**What this task involves**
Give back the rows below word for word, but leave out the pictures.

**Data in this exercise**
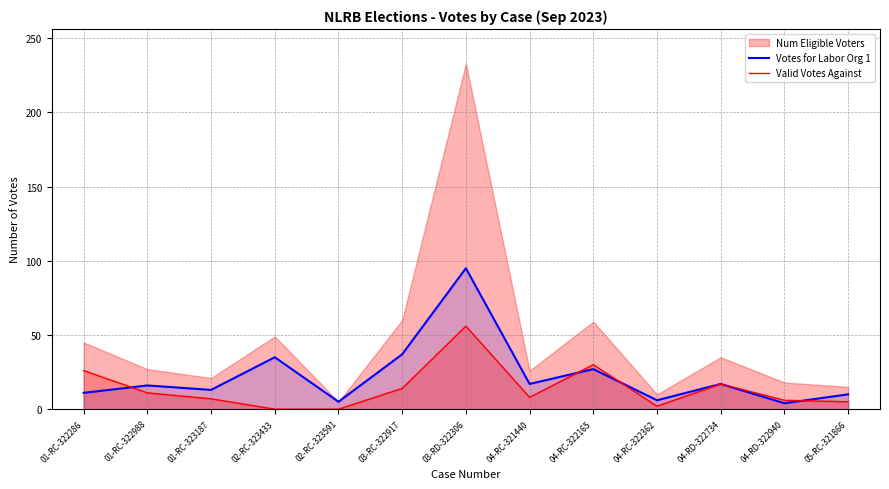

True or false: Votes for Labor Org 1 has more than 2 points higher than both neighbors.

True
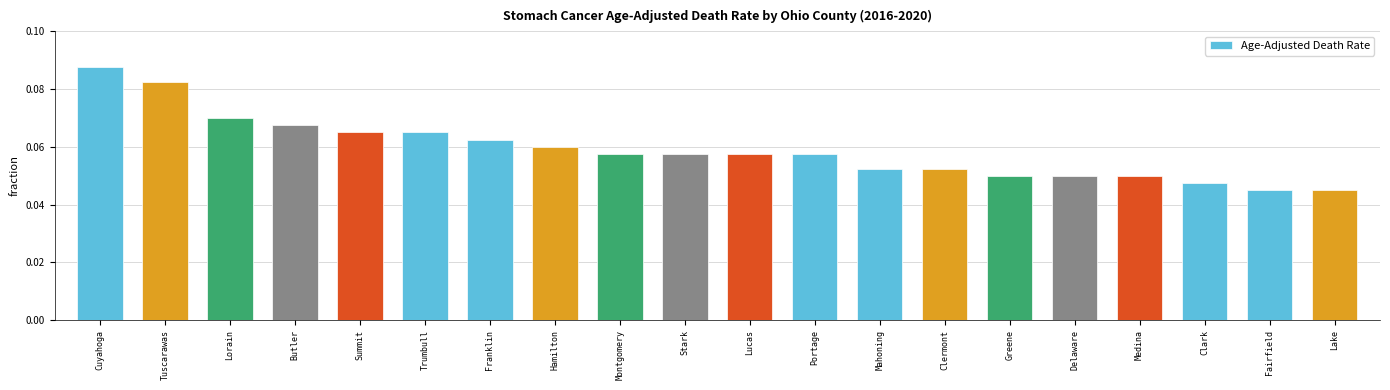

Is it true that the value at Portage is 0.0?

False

**Response**
True or false: Votes for Labor Org 1 has more than 2 points higher than both neighbors.

True

Is it true that the value at Portage is 0.0?

False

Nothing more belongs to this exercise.